§ EXERCISE PASSAGE
Later school start times for supporting the education, health, and well-being of high school students
High school students are at a greater risk of sleep deprivation than other groups, both due to their changing brain chemistry and the many demands on their time, including school start times. For this reason, we wanted to determine if delaying school start times was associated with academic benefits, greater sleep duration, better mental health, increased student attendance, or student alertness, as well as secondary outcomes such as diet and exercise, accidents, social aspects of school, changing family dynamics, school enrollment, or changes in the community.
This review aimed to examine the effects of later school start times for academic outcomes, amount and quality of sleep, mental health indicators, attendance, and alertness in high school students.
The evidence included in this review is current as of February 2016 and is based on 17 reports representing 11 unique studies in 297,994 high school students. The studies examined a range of changes to school time (for example, moving the start time fifteen minutes later, moving the start time an hour later) and a range of intervention durations (one as short as two weeks, others lasting a year), but all focused on natural settings (students already in schools, rather than in a laboratory setting). Although 5 of the 11 studies were funded, the funding sources were academic and research institutions, rather than agencies with a commercial interest in program evaluation results.

§ Collected data entries
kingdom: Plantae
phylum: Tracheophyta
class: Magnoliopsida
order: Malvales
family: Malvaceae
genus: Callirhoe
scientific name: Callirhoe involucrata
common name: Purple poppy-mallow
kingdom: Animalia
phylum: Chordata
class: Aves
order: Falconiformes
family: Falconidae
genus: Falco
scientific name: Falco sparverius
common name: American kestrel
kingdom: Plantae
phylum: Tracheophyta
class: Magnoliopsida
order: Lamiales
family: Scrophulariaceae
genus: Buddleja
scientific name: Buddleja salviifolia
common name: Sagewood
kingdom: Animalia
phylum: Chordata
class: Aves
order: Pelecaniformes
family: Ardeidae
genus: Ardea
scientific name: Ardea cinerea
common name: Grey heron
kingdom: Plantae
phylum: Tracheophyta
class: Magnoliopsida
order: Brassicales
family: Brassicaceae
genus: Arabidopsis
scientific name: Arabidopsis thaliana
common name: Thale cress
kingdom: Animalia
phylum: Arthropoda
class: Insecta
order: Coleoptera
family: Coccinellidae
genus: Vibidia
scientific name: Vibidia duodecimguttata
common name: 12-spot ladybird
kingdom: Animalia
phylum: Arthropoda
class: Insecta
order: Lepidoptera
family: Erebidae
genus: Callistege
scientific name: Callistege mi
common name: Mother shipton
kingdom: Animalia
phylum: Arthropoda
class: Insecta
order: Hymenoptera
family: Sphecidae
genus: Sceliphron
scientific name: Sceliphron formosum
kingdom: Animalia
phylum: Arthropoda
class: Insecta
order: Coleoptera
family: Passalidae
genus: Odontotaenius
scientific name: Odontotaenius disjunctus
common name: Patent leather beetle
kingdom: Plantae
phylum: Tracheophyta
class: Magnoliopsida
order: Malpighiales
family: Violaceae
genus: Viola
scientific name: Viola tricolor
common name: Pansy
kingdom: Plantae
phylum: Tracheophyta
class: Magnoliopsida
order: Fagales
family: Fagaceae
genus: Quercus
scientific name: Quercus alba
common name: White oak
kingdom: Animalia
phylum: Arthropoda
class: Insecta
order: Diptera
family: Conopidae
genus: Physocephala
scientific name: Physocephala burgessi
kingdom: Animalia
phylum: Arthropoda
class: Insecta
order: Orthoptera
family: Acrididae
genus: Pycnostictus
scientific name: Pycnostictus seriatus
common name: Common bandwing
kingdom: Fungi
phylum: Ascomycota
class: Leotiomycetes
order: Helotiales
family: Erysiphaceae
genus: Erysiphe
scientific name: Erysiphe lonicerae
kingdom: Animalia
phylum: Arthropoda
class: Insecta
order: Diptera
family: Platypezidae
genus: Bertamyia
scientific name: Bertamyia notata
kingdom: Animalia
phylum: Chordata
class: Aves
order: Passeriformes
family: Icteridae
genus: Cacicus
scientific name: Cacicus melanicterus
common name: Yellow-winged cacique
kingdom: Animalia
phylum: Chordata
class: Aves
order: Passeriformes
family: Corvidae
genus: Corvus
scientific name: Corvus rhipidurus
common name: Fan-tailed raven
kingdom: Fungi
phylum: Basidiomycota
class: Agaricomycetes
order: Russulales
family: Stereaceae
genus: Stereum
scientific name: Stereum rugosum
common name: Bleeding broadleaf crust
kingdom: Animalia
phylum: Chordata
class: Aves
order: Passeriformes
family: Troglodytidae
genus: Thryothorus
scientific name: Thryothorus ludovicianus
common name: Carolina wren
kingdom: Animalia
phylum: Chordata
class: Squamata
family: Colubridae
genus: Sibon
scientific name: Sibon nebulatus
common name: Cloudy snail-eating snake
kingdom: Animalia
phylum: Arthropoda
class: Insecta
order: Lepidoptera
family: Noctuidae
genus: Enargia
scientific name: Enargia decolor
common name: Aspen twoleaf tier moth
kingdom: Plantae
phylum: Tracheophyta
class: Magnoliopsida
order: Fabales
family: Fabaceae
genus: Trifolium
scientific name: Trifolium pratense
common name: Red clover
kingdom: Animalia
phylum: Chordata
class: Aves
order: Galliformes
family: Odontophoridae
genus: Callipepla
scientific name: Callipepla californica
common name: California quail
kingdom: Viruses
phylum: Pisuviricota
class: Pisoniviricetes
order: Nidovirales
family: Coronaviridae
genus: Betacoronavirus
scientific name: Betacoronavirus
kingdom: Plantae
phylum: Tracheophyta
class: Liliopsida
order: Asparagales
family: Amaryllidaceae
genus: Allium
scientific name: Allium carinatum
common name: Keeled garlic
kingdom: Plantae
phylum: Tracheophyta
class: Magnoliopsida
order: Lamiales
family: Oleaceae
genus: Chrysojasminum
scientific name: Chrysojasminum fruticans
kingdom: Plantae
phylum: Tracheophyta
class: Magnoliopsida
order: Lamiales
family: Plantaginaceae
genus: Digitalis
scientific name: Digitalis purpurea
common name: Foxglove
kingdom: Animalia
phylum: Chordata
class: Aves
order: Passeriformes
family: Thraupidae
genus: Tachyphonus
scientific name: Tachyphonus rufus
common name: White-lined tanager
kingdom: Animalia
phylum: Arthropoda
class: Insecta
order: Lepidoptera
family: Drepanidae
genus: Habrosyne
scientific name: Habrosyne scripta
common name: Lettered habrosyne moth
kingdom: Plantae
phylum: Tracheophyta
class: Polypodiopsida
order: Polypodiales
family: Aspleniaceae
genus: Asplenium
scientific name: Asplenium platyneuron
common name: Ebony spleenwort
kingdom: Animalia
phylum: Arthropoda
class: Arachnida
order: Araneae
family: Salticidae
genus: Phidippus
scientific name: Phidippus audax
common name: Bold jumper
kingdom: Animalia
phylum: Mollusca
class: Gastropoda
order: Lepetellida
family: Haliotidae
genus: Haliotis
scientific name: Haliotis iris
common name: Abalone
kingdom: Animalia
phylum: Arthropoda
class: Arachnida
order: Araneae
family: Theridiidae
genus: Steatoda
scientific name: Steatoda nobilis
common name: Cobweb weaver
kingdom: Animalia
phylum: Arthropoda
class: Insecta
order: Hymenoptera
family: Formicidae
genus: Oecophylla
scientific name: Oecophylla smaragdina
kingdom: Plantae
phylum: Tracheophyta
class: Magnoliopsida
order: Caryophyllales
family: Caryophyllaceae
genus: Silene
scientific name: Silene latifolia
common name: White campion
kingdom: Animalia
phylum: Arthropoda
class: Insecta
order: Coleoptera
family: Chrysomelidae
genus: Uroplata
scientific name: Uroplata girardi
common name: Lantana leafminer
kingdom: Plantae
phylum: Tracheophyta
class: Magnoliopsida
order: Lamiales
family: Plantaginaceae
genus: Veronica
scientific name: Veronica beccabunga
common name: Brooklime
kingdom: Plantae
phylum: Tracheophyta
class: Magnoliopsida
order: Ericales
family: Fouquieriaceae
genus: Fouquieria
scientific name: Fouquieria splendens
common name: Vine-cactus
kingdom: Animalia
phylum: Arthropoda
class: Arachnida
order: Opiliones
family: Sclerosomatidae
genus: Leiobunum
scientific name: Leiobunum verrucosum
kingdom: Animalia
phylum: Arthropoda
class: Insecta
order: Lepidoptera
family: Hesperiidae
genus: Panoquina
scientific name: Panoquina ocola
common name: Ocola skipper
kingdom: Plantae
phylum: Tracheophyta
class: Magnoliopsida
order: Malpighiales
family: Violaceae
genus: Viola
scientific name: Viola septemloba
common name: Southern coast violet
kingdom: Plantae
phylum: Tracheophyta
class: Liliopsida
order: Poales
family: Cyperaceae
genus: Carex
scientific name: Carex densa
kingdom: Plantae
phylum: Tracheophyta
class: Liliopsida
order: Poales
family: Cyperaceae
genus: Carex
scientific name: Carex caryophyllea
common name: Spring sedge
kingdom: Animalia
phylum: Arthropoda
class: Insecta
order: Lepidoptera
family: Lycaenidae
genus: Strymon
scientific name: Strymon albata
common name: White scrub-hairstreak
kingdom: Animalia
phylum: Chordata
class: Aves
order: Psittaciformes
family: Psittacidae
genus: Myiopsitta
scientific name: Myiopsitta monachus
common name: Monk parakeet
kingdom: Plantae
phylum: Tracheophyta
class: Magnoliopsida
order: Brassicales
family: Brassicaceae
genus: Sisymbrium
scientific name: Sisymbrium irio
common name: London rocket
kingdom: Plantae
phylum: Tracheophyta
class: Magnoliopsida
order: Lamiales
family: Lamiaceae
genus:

§ YOUR TASK
Please return the passage on later school start times from "This review aimed" to "program evaluation results.", copied word for word.

§ EXERCISE RESULT
This review aimed to examine the effects of later school start times for academic outcomes, amount and quality of sleep, mental health indicators, attendance, and alertness in high school students.
The evidence included in this review is current as of February 2016 and is based on 17 reports representing 11 unique studies in 297,994 high school students. The studies examined a range of changes to school time (for example, moving the start time fifteen minutes later, moving the start time an hour later) and a range of intervention durations (one as short as two weeks, others lasting a year), but all focused on natural settings (students already in schools, rather than in a laboratory setting). Although 5 of the 11 studies were funded, the funding sources were academic and research institutions, rather than agencies with a commercial interest in program evaluation results.